• Directions: Reproduce the material from the line containing "What are all" through the end of the records, including both ends. Omit the pictures.

[Data extracted from a collection]
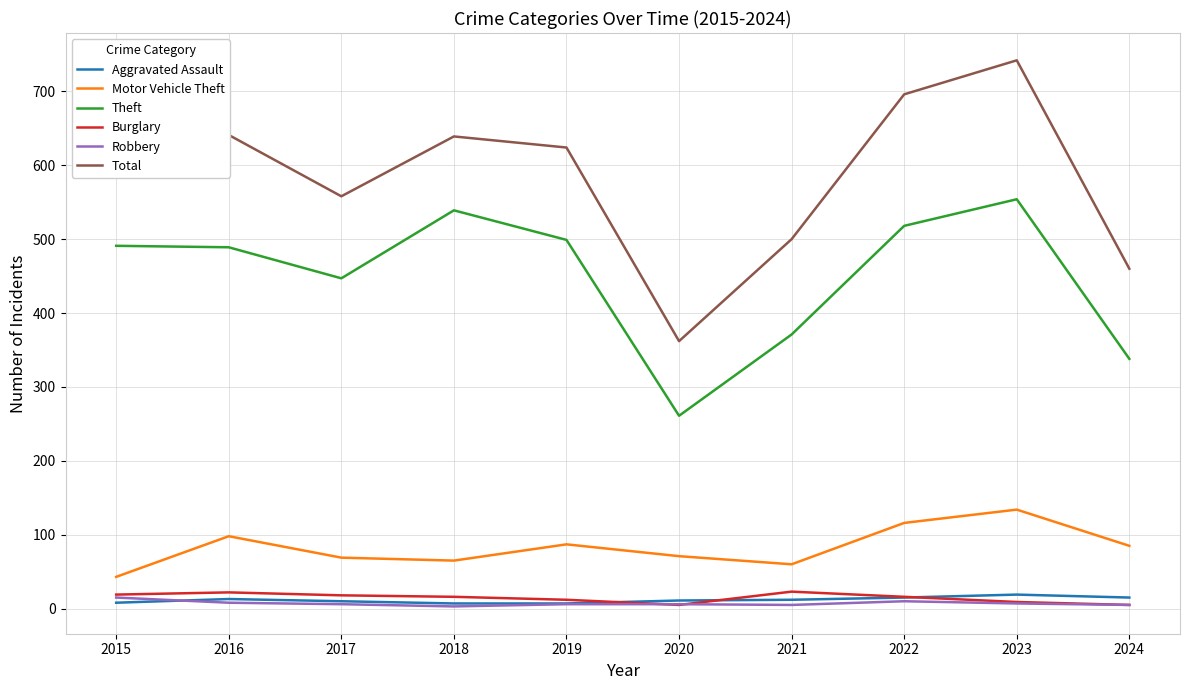

At which label does Total first exceed 624?

2016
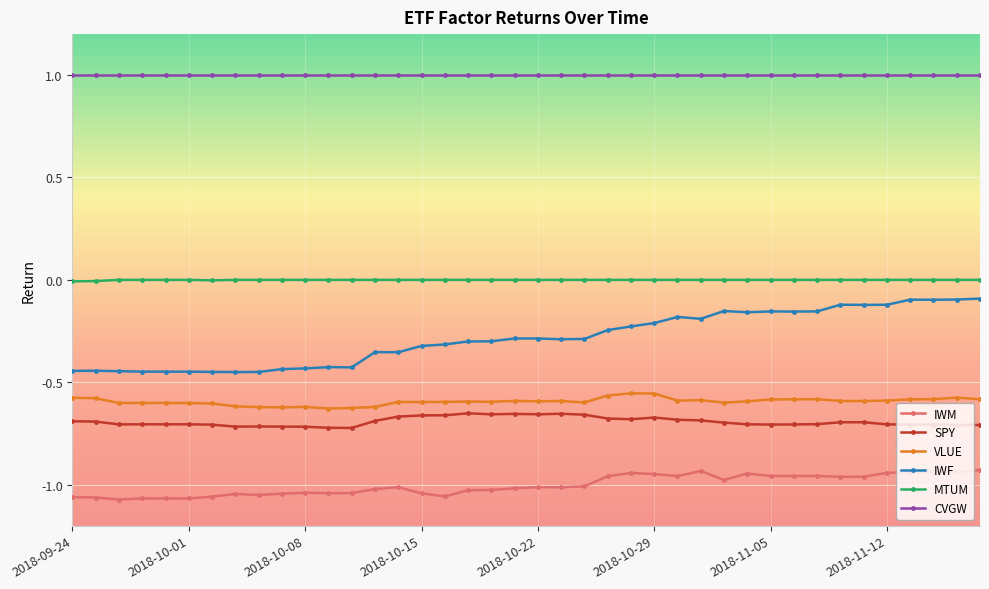

What are all the series names shown in the legend?

IWM, SPY, VLUE, IWF, MTUM, CVGW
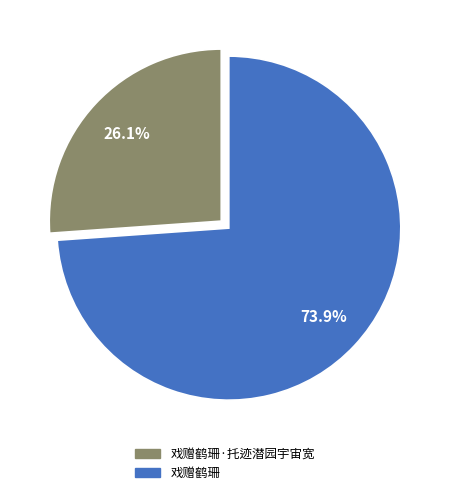

Is there any slice that represents more than half of the pie?

Yes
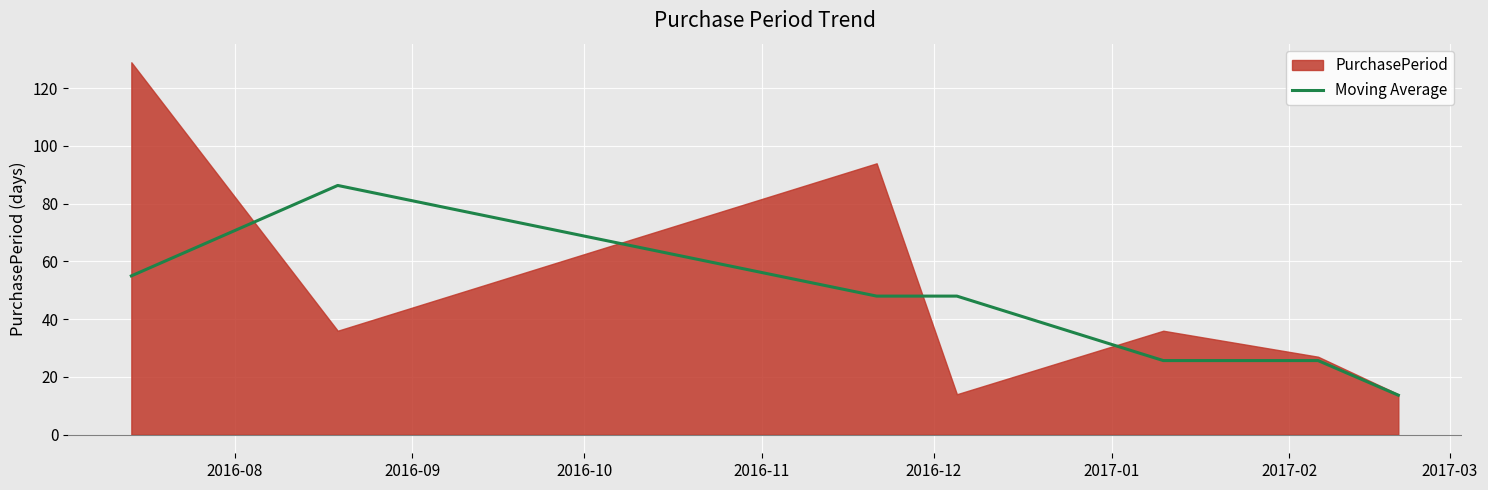

How many interior local valleys (lower than both neighbors) does the data have?

1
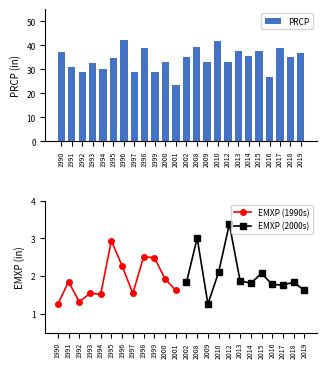

Which category has the lowest value across all series?

2001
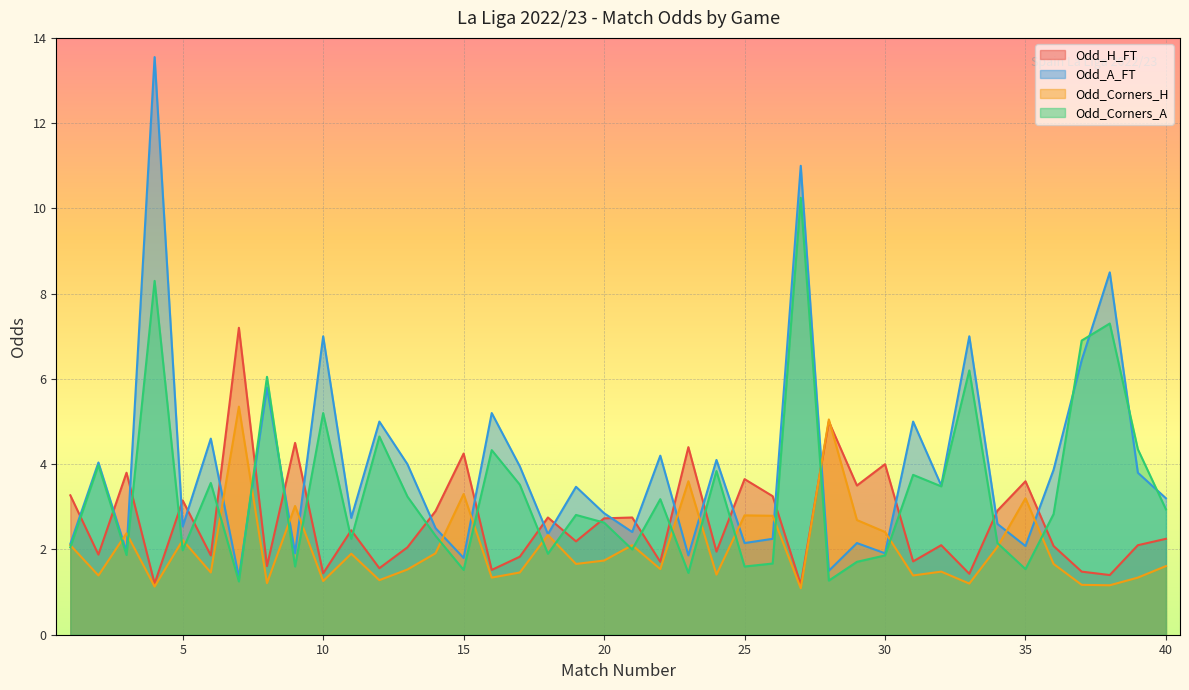

What is the difference between the maximum and minimum values in the Odd_A_FT series?

12.2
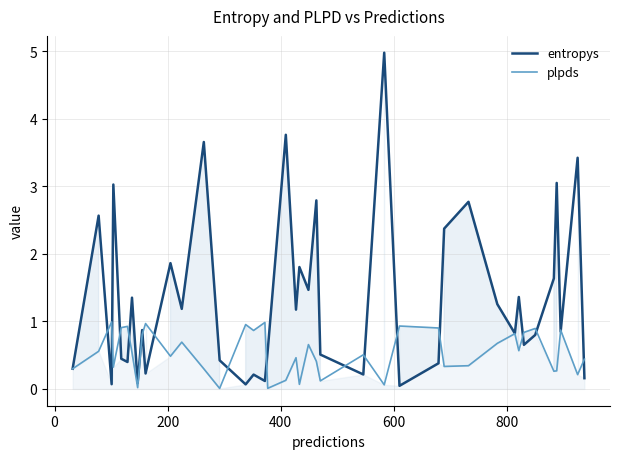

What is the maximum value for entropys?

5.0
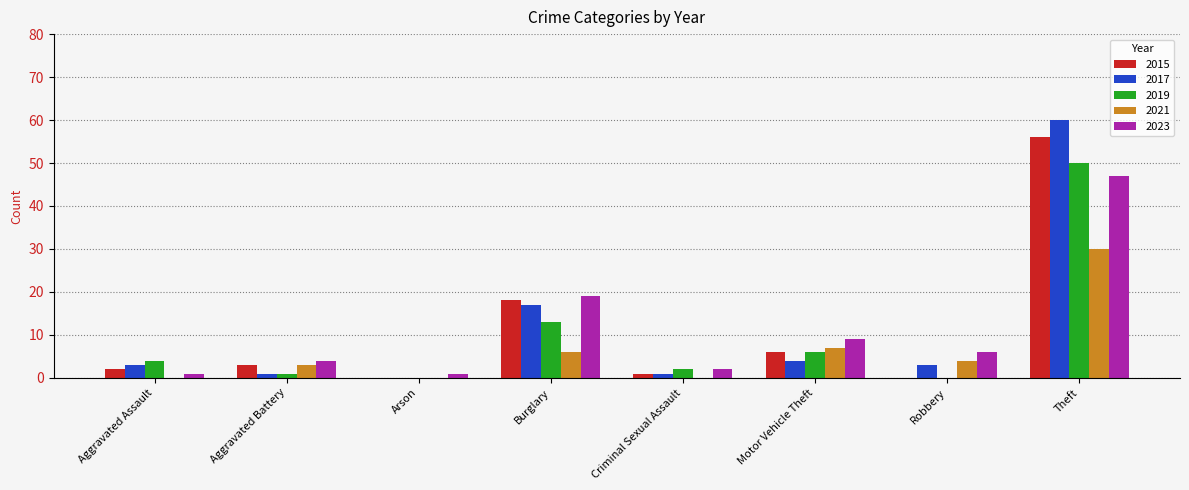

Read the 2015 value at Aggravated Battery.

3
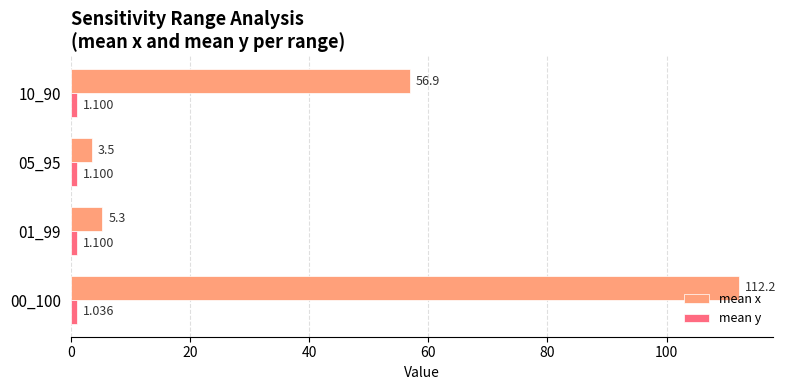

Which series has the largest range (max minus min)?

mean x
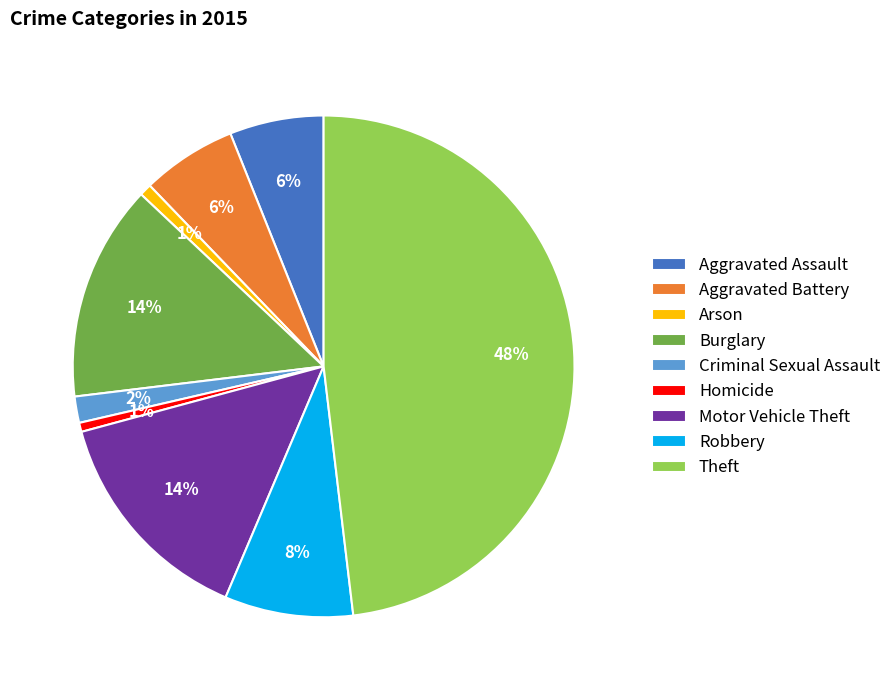

Between Aggravated Assault and Theft, which is larger?

Theft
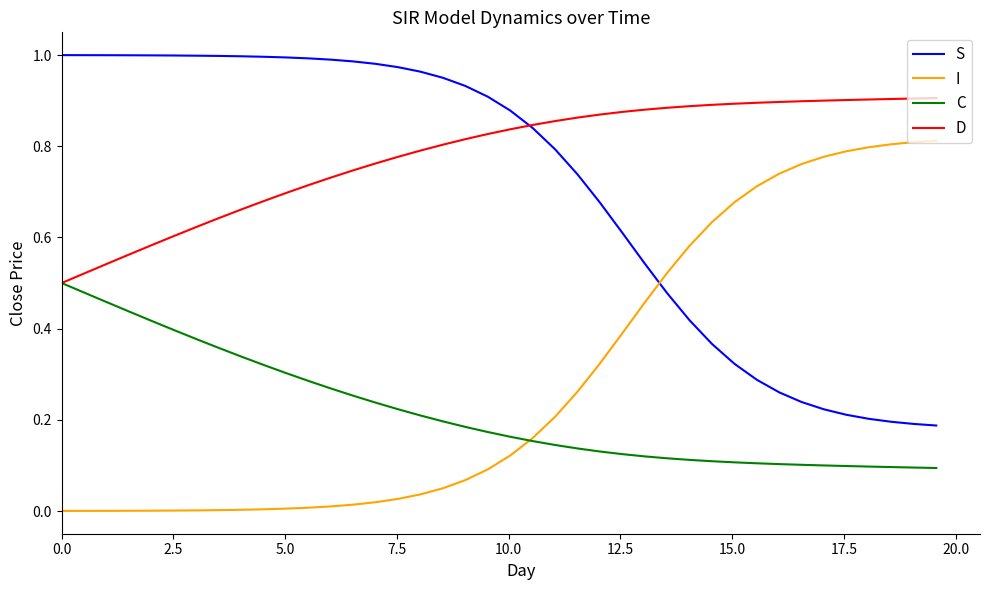

True or false: D and I intersect in this chart.

False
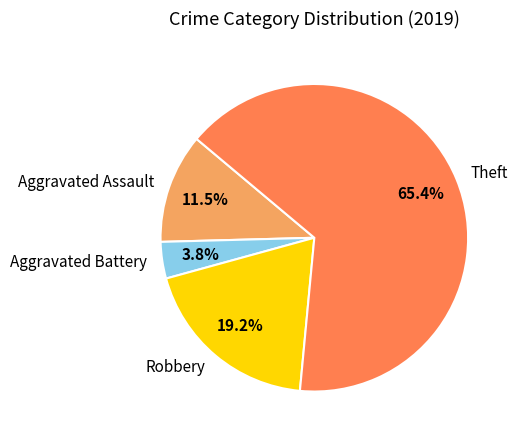

What is the majority slice?

Theft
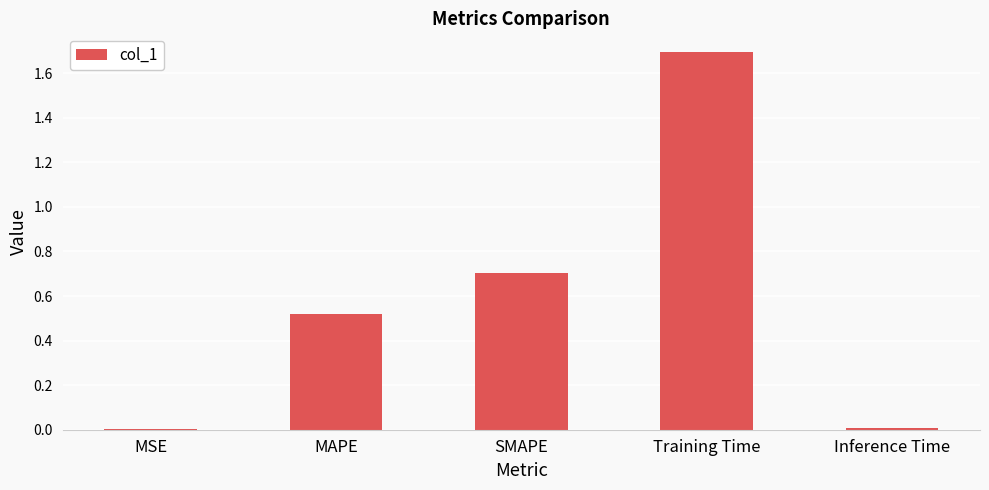

Which label corresponds to the largest value in the chart?

Training Time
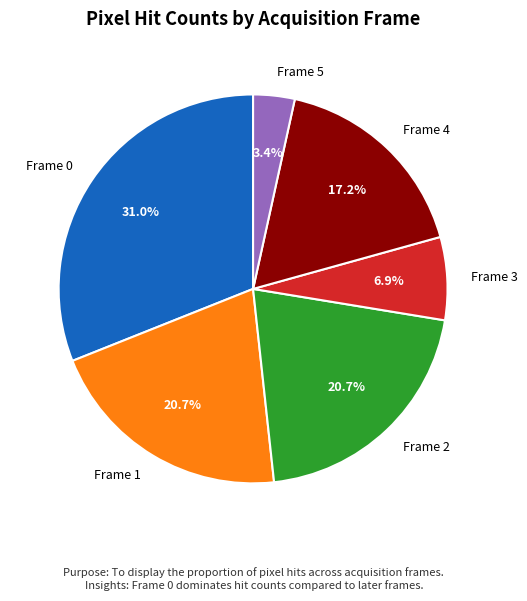

How many segments does this pie chart have?

6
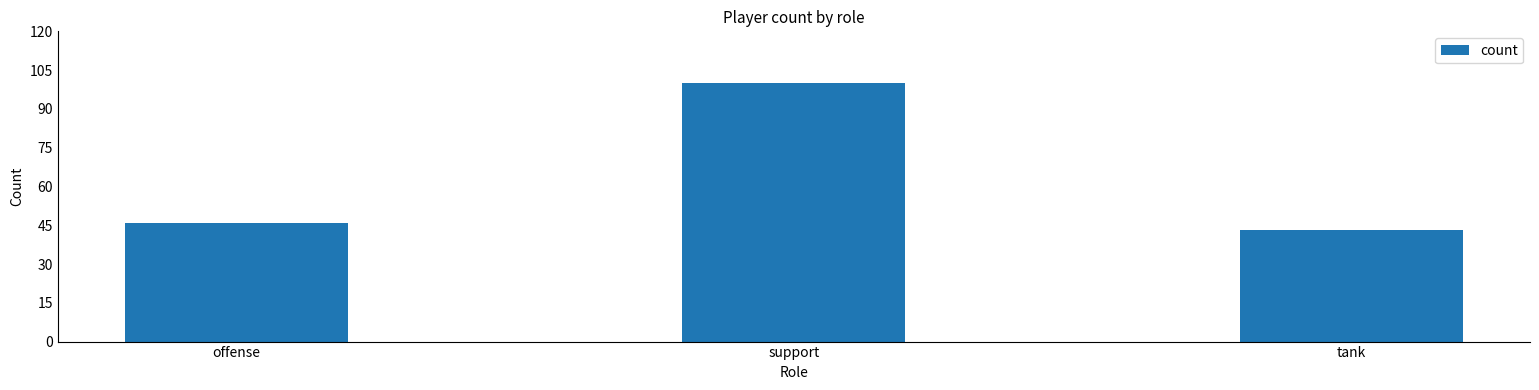

What value does the data have at support, to the nearest 5?

100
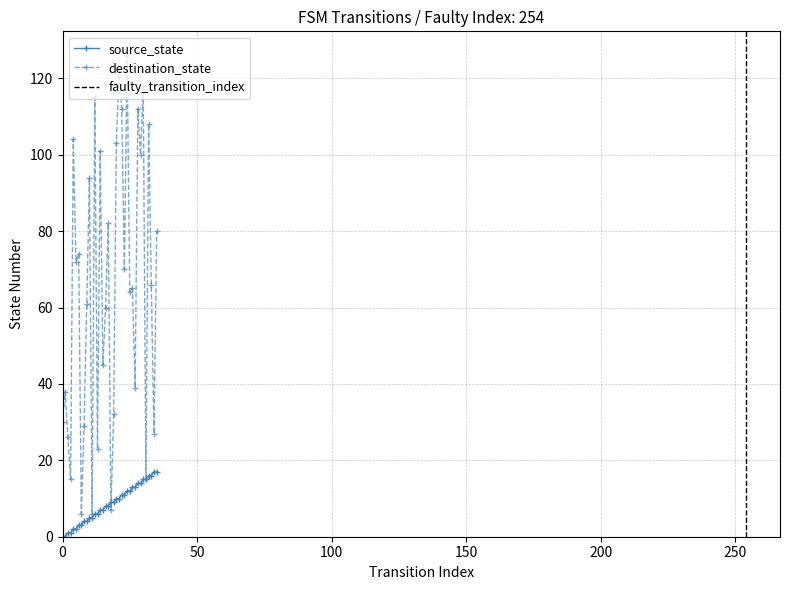

True or false: source_state has more than 1 points higher than both neighbors.

False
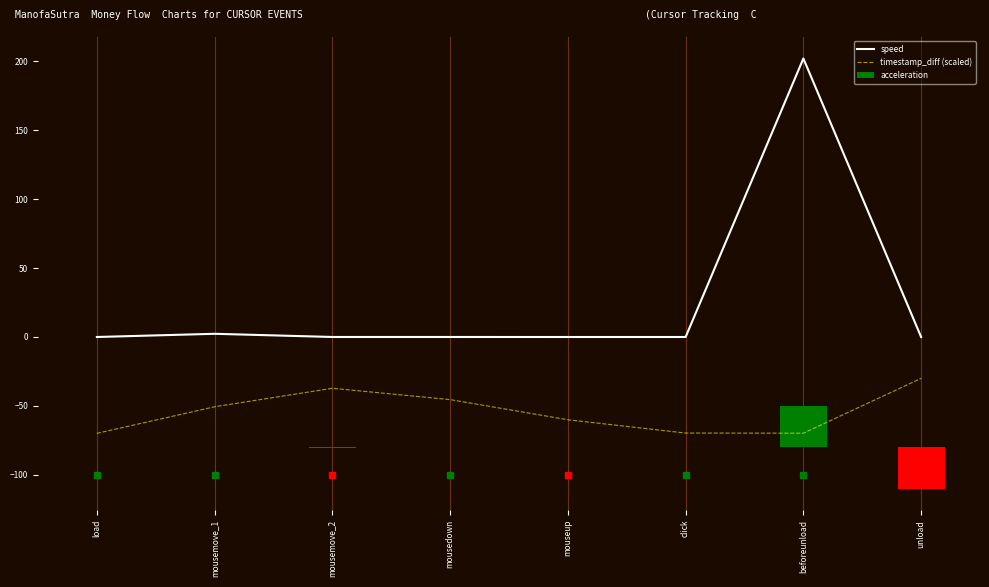

Is it true that timestamp_diff (scaled) equals -10.8 at unload?

False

• Reply:
What are all the series names shown in the legend?

IWM, SPY, VLUE, IWF, MTUM, CVGW

Is there any slice that represents more than half of the pie?

Yes

How many interior local valleys (lower than both neighbors) does the data have?

1

Which category has the lowest value across all series?

2001

What is the difference between the maximum and minimum values in the Odd_A_FT series?

12.2

What is the maximum value for entropys?

5.0

Read the 2015 value at Aggravated Battery.

3

Which series has the largest range (max minus min)?

mean x

Between Aggravated Assault and Theft, which is larger?

Theft

True or false: D and I intersect in this chart.

False

What is the majority slice?

Theft

Which label corresponds to the largest value in the chart?

Training Time

How many segments does this pie chart have?

6

What value does the data have at support, to the nearest 5?

100

True or false: source_state has more than 1 points higher than both neighbors.

False

Is it true that timestamp_diff (scaled) equals -10.8 at unload?

False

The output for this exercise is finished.